During the BBC interview, Ms Dugdale stuck to her commitment to multilateralism, saying: “The question that you have to ask is what is the best way to get other countries to give up their nuclear weapons? I think the way to do that is together on a multilateral basis.”

Scottish CND co-ordinator John Ainslie welcomed the call for debate but told the Star that he was “disappointed” that Ms Dugdale was not herself against Trident renewal.

He said that getting rid of the nuclear weapons “was a clear moral issue” supported by many during the Scottish independence referendum and again during the general election.

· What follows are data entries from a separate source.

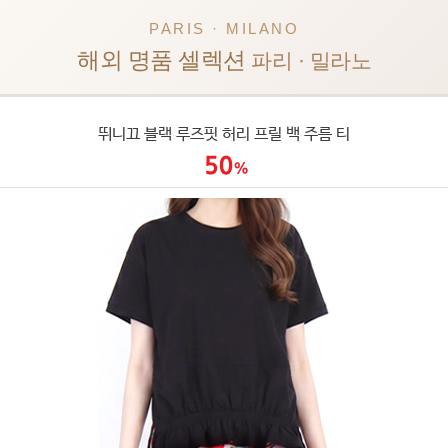
PARIS · MILANO
해외 명품 셀렉션
파리 · 밀라노
뛰니끄 블랙 루즈핏 허리 프릴 백 주름 티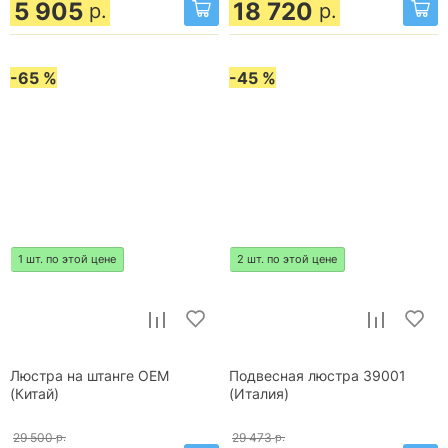
5 905
18 720
р.
р.
-65 %
-45 %
1 шт. по этой цене
2 шт. по этой цене
Люстра на штанге OEM
Подвесная люстра 39001
(Китай)
(Италия)
29 500
р.
29 473
р.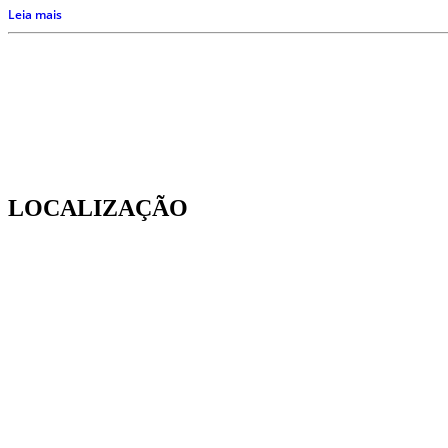
Leia mais
LOCALIZAÇÃO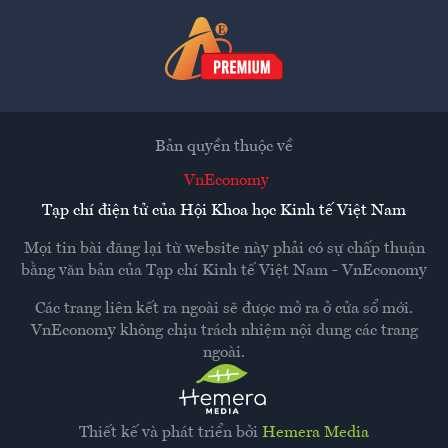
Bản quyền thuộc về
VnEconomy
Tạp chí điện tử của Hội Khoa học Kinh tế Việt Nam
Mọi tin bài đăng lại từ website này phải có sự chấp thuận
bằng văn bản của
Tạp chí Kinh tế Việt Nam - VnEconomy
Các trang liên kết ra ngoài sẽ được mở ra ở cửa sổ mới.
VnEconomy không chịu trách nhiệm nội dung các trang
ngoài.
Thiết kế và phát triển bởi
Hemera Media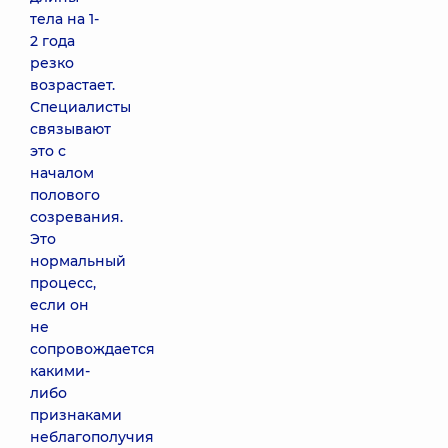
тела на 1-
2 года
резко
возрастает.
Специалисты
связывают
это с
началом
полового
созревания.
Это
нормальный
процесс,
если он
не
сопровождается
какими-
либо
признаками
неблагополучия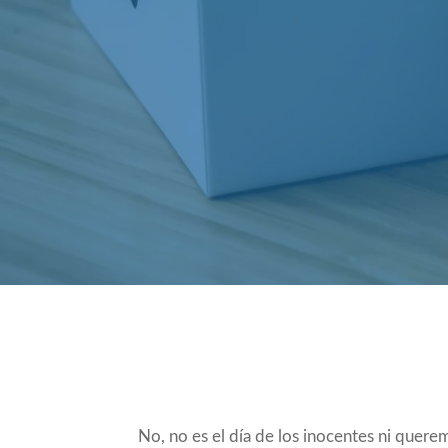
Compartir
No, no es el día de los inocentes ni quer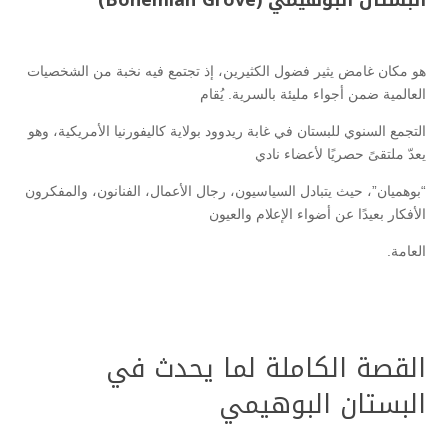
هو مكان غامض يثير فضول الكثيرين، إذ تجتمع فيه نخبة من الشخصيات
العالمية ضمن أجواء مليئة بالسرية. يُقام
التجمع السنوي للبستان في غابة ريدوود بولاية كاليفورنيا الأمريكية، وهو
يعدّ ملتقىً حصريًا لأعضاء نادي
“بوهميان”، حيث يتبادل السياسيون، رجال الأعمال، الفنانون، والمفكرون
الأفكار بعيدًا عن أضواء الإعلام والعيون
العامة.
القصة الكاملة لما يحدث في
البستان البوهيمي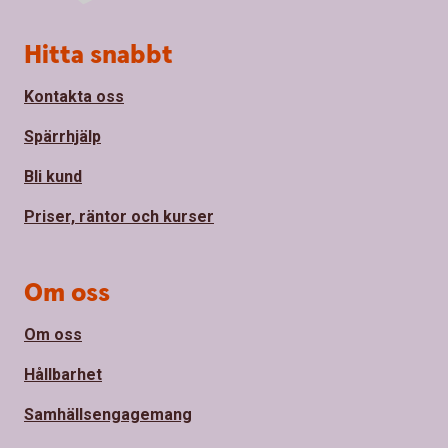
Sidfot
Hitta snabbt
Kontakta oss
Spärrhjälp
Bli kund
Priser, räntor och kurser
Om oss
Om oss
Hållbarhet
Samhällsengagemang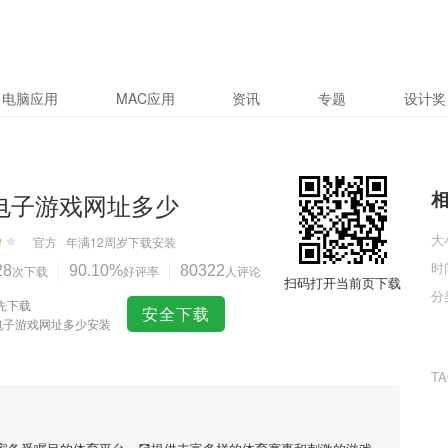
电脑应用
MAC应用
资讯
专题
设计奖
9电子游戏网址多少
大
官方
年满12周岁
下载安装
时
28
次下载
90.10%
好评率
80322
人评论
扫码打开当前页下载
分
先下载
安全下载
9电子游戏网址多少安装
T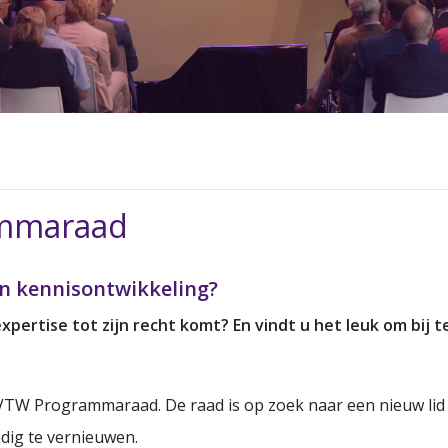
ammaraad
an kennisontwikkeling?
pertise tot zijn recht komt? En vindt u het leuk om bij t
 de VTW Programmaraad.
De raad is op zoek naar een nieuw lid 
dig te vernieuwen.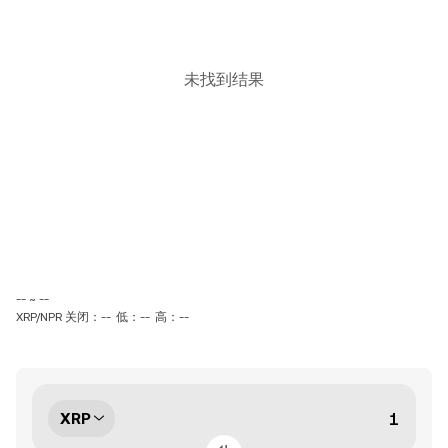
未找到结果
-- ~ --
XRP/NPR 关闭：--
低：--
高：--
XRP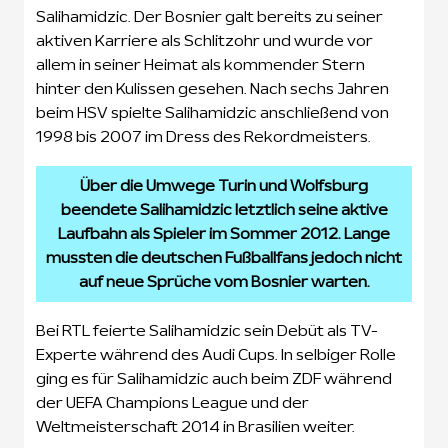
Salihamidzic. Der Bosnier galt bereits zu seiner
aktiven Karriere als Schlitzohr und wurde vor
allem in seiner Heimat als kommender Stern
hinter den Kulissen gesehen. Nach sechs Jahren
beim HSV spielte Salihamidzic anschließend von
1998 bis 2007 im Dress des Rekordmeisters.
Über die Umwege Turin und Wolfsburg
beendete Salihamidzic letztlich seine aktive
Laufbahn als Spieler im Sommer 2012. Lange
mussten die deutschen Fußballfans jedoch nicht
auf neue Sprüche vom Bosnier warten.
Bei RTL feierte Salihamidzic sein Debüt als TV-
Experte während des Audi Cups. In selbiger Rolle
ging es für Salihamidzic auch beim ZDF während
der UEFA Champions League und der
Weltmeisterschaft 2014 in Brasilien weiter.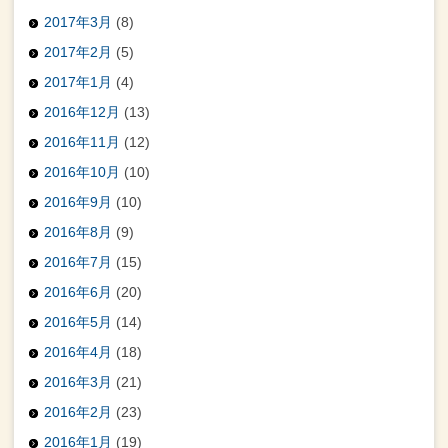
2017年3月
(8)
2017年2月
(5)
2017年1月
(4)
2016年12月
(13)
2016年11月
(12)
2016年10月
(10)
2016年9月
(10)
2016年8月
(9)
2016年7月
(15)
2016年6月
(20)
2016年5月
(14)
2016年4月
(18)
2016年3月
(21)
2016年2月
(23)
2016年1月
(19)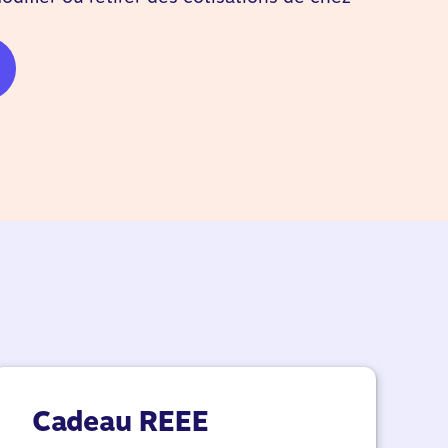
Cadeau REEE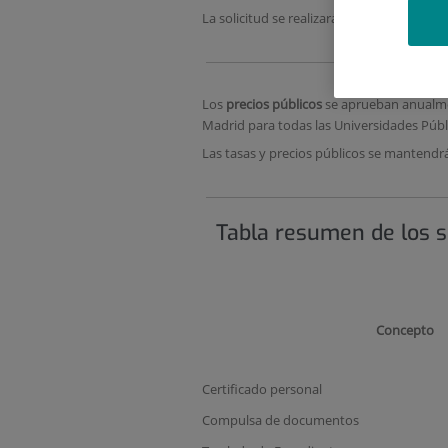
La solicitud se realizará
al menos con diez
Los
precios públicos
se aprueban anualme
Madrid para todas las Universidades Públ
Las tasas y precios públicos se mantendrá
Tabla resumen de los se
Concepto
Certificado personal
Compulsa de documentos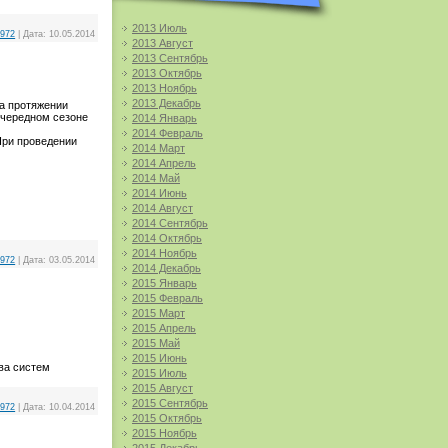
2013 Июль
1972
|
Дата:
10.05.2014
2013 Август
2013 Сентябрь
2013 Октябрь
2013 Ноябрь
2013 Декабрь
на протяжении
очередном сезоне
2014 Январь
2014 Февраль
При проведении
2014 Март
2014 Апрель
2014 Май
2014 Июнь
2014 Август
2014 Сентябрь
2014 Октябрь
2014 Ноябрь
1972
|
Дата:
03.05.2014
2014 Декабрь
2015 Январь
2015 Февраль
2015 Март
2015 Апрель
2015 Май
2015 Июнь
ва систем
2015 Июль
2015 Август
2015 Сентябрь
1972
|
Дата:
10.04.2014
2015 Октябрь
2015 Ноябрь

Mr Ainslie said the “widespread public opposition to Trident” across Scotland and the rest of Britain was “a key factor” in Mr Corbyn’s success.

Ms Dugdale acknowledged that not everyone shared her views and said she hoped to create a situation “where party members will have a much bigger say over how we construct Labour Party policy for the 2016 elections.”

SNP MSP Bill Kidd, co-president of Parliamentarians for Nuclear Non-Proliferation and Disarmament, attacked Labour for being “all over the place on key issues such as Trident.”

He said that the SNP was “crystal clear that we remain completely and utterly opposed to these abhorrent weapons of mass destruction.”